對陳揹簍的行事做人,劉麥稈半個眼睛都瞧不上,但對何採菊,他卻又感激又同情。
田明麗在世時,和何採菊好得親姊妹一樣,每天忙完了,總要湊在一起說一會話。兩人一塊,幫襯着做家務、做針線活,一天也離不開。
劉愛雨幾個月上就吃何採菊的奶水,田明麗去世後,她將劉愛雨像親閨女一樣照料,就衝這一點,他劉麥稈下一輩子也還不清這筆債。
在劉麥稈心裡,何採菊就是一尊活菩薩,他對她怎麼可能有不軌的念頭?那不是褻瀆神靈嗎?可惜陳揹簍六尺高的漢子,卻雞肚鼠腸,聽信村裡人亂嚼舌頭,吃他的醋。

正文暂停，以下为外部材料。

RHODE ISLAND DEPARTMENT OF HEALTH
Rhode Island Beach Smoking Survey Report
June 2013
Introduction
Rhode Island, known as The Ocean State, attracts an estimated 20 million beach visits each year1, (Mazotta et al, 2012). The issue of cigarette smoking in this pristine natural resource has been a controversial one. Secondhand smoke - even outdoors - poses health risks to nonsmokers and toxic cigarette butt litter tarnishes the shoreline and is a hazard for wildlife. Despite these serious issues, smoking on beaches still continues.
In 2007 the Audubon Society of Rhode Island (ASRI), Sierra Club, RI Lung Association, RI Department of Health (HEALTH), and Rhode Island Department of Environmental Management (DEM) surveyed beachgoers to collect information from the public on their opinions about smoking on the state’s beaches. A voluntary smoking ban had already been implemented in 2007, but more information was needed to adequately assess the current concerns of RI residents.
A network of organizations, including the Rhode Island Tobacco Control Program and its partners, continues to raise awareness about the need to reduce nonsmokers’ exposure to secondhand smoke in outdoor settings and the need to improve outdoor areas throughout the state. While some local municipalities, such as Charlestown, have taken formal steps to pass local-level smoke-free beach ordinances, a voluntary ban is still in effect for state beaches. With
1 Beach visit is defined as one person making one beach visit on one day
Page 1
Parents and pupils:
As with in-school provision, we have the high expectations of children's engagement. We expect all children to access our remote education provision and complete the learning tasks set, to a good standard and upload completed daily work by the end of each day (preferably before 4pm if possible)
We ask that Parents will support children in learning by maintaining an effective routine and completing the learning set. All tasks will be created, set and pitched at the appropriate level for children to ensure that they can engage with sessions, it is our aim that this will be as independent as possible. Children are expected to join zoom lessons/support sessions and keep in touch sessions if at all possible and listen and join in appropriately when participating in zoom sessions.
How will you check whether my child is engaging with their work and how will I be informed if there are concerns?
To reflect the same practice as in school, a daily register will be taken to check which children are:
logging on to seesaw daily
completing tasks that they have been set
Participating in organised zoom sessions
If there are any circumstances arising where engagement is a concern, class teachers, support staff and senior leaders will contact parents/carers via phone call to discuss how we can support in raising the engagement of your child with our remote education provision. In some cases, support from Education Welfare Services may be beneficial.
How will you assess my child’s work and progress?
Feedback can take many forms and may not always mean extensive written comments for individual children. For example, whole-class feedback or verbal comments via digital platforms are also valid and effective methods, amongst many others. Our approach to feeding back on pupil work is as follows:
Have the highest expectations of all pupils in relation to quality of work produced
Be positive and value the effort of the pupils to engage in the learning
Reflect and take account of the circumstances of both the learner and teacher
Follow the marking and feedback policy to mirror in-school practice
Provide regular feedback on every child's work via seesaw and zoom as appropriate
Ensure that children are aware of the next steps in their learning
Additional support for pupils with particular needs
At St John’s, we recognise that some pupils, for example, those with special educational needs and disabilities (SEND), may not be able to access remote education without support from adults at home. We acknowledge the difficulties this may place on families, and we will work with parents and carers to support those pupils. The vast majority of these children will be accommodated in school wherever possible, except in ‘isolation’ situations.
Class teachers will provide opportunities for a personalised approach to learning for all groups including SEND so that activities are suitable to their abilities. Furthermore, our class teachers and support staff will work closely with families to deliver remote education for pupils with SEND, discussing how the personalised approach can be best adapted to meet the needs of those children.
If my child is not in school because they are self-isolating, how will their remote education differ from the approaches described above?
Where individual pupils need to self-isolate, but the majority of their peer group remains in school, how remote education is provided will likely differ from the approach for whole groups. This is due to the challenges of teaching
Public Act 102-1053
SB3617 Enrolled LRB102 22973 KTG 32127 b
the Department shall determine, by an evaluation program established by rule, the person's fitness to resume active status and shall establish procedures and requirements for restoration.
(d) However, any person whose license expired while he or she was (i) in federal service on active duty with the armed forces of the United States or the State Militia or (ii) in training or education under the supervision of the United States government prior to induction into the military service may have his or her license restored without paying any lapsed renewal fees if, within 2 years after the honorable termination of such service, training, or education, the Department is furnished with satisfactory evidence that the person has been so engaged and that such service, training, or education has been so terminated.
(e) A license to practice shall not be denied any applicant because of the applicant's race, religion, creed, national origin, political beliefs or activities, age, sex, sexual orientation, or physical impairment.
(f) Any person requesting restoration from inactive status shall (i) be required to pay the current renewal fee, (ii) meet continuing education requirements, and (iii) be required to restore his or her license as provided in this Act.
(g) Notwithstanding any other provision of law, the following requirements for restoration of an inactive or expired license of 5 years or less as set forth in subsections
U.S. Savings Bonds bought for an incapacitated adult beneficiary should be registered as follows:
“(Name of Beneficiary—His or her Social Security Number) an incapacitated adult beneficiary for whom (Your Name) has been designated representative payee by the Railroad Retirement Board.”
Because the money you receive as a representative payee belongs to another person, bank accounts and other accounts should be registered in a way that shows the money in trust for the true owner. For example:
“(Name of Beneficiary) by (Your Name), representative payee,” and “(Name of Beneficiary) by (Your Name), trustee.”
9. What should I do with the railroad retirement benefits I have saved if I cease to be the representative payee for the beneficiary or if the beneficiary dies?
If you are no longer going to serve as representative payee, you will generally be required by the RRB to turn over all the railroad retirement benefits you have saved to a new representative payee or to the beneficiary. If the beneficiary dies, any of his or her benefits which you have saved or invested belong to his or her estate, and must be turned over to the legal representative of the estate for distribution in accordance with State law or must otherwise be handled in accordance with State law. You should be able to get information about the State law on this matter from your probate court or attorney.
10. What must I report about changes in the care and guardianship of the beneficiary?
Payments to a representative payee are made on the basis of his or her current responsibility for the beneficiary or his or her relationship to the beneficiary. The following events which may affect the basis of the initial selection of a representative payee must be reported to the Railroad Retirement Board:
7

劉麥稈越想越氣惱,我劉麥稈本就是個浪蕩子,在我頭上扣屎盆子我無所謂,但你別弄髒弄臭了何採菊啊。
說句心裡話,你陳揹簍配不上何採菊,我劉麥稈更差着十萬八千里。
劉麥稈對何採菊抱有深深的愧疚之情,已經好幾天了,他每天都關注着何採菊,但陳揹簍一直在家,他逮不到機會,只能悄悄趴在牆頭上,兩個耳朵豎着、兩隻眼睛瞪着,捕捉界牆那邊的動靜。
這天清早,劉麥稈看見陳揹簍牽着牛去了鎮上,這幾天,他那頭西門塔爾牛一直不好好吃草,水也懶得喝,眼看着一天天瘦下去了。
這頭牛值三四千塊錢,是陳揹簍的搖錢樹,只要每年能下一頭牛犢,用不了三五年,陳望春學費的難題就解決了。
陳揹簍金貴這頭牛,每天割來新鮮的青草,撿盡了沙粒和枯枝,將牛草鍘得很細,寸草鍘三刀,無料也上膘。
陳揹簍給西門塔爾牛每天三斤料,早中晚各一斤,待遇優厚,牛長一斤肉,就長几塊錢。
如果農活不太忙,陳揹簍大半的時間消耗在牛身上,中午這頓草料餵過後,他把牛牽出牛欄,夏天拴在樹蔭下,冬天拴在向陽的牆根。
他用刨子細細地梳理牛毛,把牛身上的雜草和塵土,剔除得乾乾淨淨的,牛舒服地用嘴巴親暱地蹭着他。
牛棚不大,但很整潔,陳揹簍每天都要清掃幾遍,村裡人誇張地說,陳揹簍的牛棚比劉麥稈家的鍋臺還乾淨。
西門塔爾不吃草,陳揹簍着急上火了,比自己得了病還要緊張,他買了一包煙,去請三學。
三學一直是村裡的養牛大戶,他養的牛多,時間也長,慢慢積累了一些經驗,牛身上的小毛病,他都有辦法醫治,而不必去鎮上找獸醫。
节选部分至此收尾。